[Stored items]

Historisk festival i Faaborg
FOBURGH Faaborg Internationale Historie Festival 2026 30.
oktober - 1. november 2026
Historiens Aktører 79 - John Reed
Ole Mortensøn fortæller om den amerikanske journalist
==
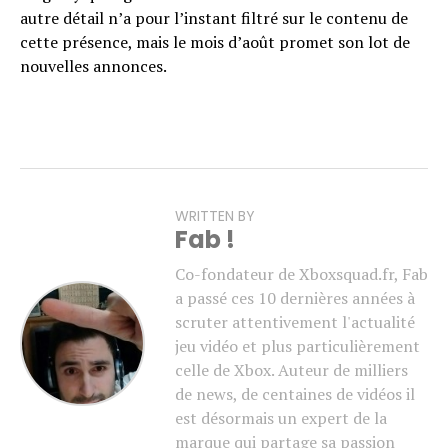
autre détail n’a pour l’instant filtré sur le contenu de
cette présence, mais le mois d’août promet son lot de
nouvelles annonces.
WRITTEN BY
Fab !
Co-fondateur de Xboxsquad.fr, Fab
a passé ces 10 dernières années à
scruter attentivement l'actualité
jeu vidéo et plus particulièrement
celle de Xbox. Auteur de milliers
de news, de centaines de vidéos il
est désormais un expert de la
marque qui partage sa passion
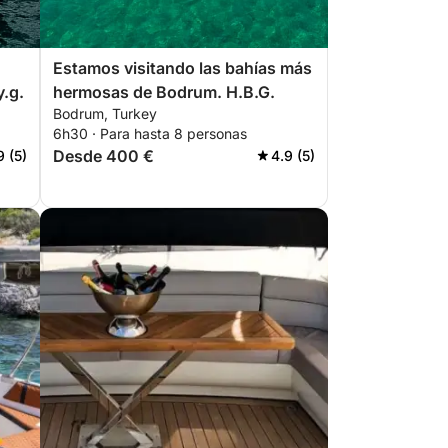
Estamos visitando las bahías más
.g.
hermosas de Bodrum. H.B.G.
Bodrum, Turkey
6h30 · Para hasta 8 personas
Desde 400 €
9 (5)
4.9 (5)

_Problem details_
Beginning at the line with "Historisk festival i Faaborg" and ending at the line with "Ole Mortensøn fortæller", reproduce each line of the data above exactly, and add no other lines.

_Written solution_
Historisk festival i Faaborg
FOBURGH Faaborg Internationale Historie Festival 2026 30.
oktober - 1. november 2026
Historiens Aktører 79 - John Reed
Ole Mortensøn fortæller om den amerikanske journalist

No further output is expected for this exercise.